# Merry Christmas



## Ian (Dec 23, 2005)

Well, it had to be said, merry christmas  

Anyone getting anything decent this year??


----------



## Jwonni (Dec 23, 2005)

same to you mate and all the rest of you have a good one and best wishes for the future year


----------



## ibanez_freak (Dec 23, 2005)

Yup,

Happy Christmas and a Merry New Year!

New guitar for me  so I'm very pleased. Would be nice if these ghost ooth hatched though. Would be funny as heck if they hatched on Christmas day I think.

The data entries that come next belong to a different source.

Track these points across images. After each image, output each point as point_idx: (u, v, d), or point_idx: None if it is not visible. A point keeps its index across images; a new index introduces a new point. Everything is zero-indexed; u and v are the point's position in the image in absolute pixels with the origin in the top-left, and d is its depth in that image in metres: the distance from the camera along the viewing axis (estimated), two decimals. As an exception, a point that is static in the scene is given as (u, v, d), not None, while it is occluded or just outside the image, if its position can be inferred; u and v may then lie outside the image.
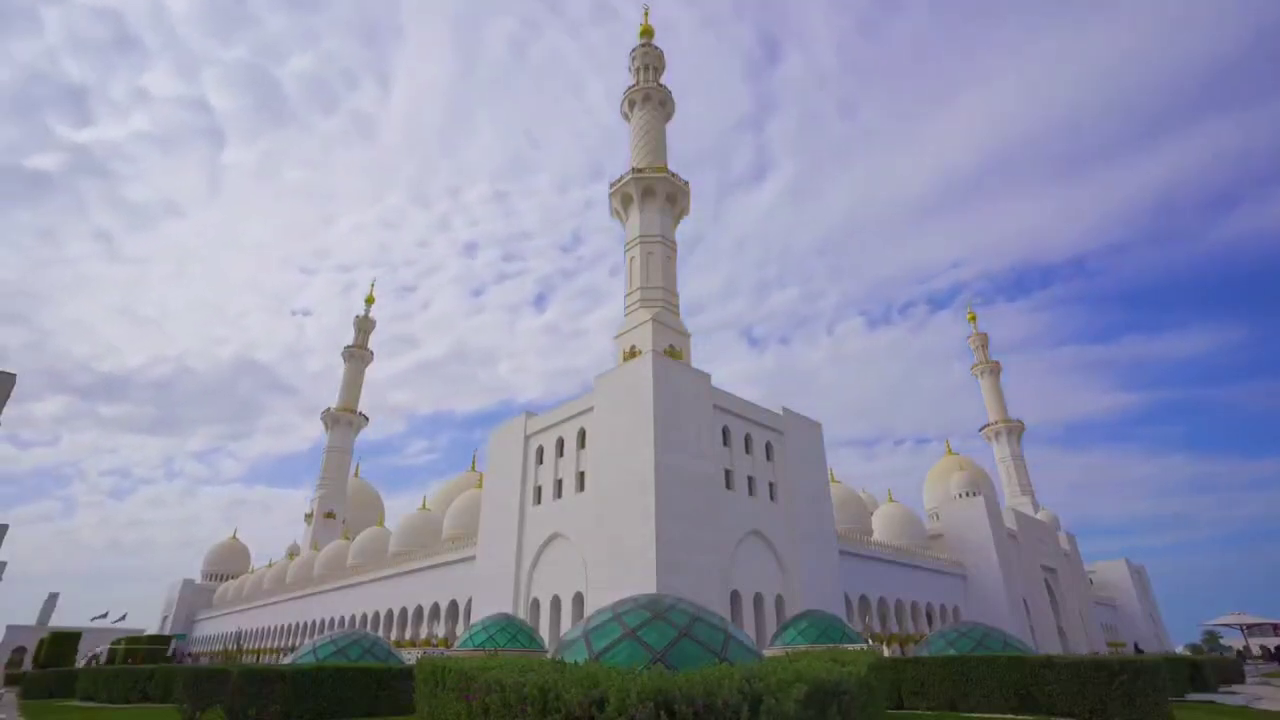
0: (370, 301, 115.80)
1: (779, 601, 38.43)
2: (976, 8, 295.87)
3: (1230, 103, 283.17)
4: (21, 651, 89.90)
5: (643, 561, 30.98)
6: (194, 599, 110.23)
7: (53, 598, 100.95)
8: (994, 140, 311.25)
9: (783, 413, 44.31)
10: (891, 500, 70.21)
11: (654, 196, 49.83)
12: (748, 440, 40.67)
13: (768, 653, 20.18)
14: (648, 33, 60.56)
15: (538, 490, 41.84)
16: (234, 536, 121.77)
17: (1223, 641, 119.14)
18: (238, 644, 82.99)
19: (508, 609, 38.56)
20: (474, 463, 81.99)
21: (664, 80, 58.44)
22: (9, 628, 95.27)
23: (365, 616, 58.76)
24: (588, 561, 35.09)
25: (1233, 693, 28.32)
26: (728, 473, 38.30)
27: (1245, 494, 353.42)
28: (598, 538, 34.64)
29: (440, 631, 49.80)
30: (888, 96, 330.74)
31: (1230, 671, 36.96)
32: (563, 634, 16.76)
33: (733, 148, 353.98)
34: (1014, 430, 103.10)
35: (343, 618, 62.20)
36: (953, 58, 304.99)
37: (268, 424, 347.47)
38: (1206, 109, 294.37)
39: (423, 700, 10.44)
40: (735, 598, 35.39)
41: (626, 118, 57.49)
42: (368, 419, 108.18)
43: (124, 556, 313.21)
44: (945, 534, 65.30)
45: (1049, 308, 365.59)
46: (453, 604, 48.65)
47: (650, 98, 55.85)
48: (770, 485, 41.26)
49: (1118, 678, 16.56)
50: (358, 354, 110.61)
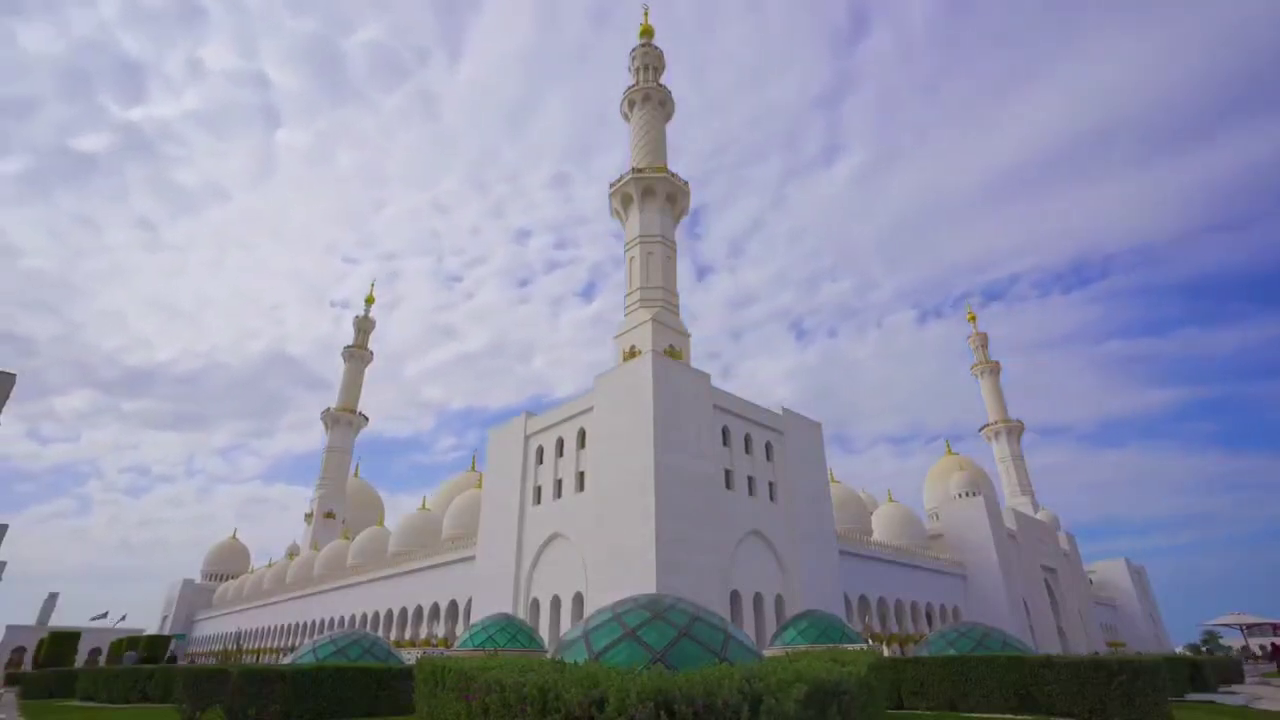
0: (370, 301, 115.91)
1: (779, 601, 38.43)
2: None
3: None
4: (21, 651, 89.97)
5: (643, 561, 30.98)
6: (194, 599, 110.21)
7: (52, 598, 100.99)
8: (1074, 122, 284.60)
9: (782, 413, 44.32)
10: (891, 500, 70.23)
11: (654, 196, 49.86)
12: (747, 440, 40.68)
13: (768, 653, 20.17)
14: (648, 33, 60.55)
15: (538, 490, 41.84)
16: (234, 536, 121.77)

Any ways, have a good one everybody!!!

Cheers, Cameron.


----------



## Johnald Chaffinch (Dec 23, 2005)

yeh then they'd all become the _ghosts_ of christmas past. :roll:

merry christmas everyone and all mantids everywhere!


----------



## Obie (Dec 23, 2005)

Happy holidays everyone! I'm gonna feed my mantises a little extra in the spirit of the season...


----------



## nickyp0 (Dec 23, 2005)

merry X-mass everyone


----------



## Samzo (Dec 23, 2005)

MERRY XMAS!! YAAAAY SANTA !!!!! lol Have a great holiday and new year, hey and cam if those hatch on xmas day can I have one as a present ^^ lol


----------



## Andrew (Dec 23, 2005)

Merry Christmas and a happy new year!


----------



## Jodokohajjio (Dec 25, 2005)

Dude, I got "The Praying Mantids"--that text book that was listed in a thread a while back. Its pretty sweet!


----------



## Shadow Mantis (Dec 27, 2005)

Wow! I got that same book. It really is interesting. Aside from that, I now have a Gargoyle Gecko  .


----------



## Gecko Assassins (Dec 27, 2005)

> I now have a Gargoyle Gecko  .


Lucky! :wink:


----------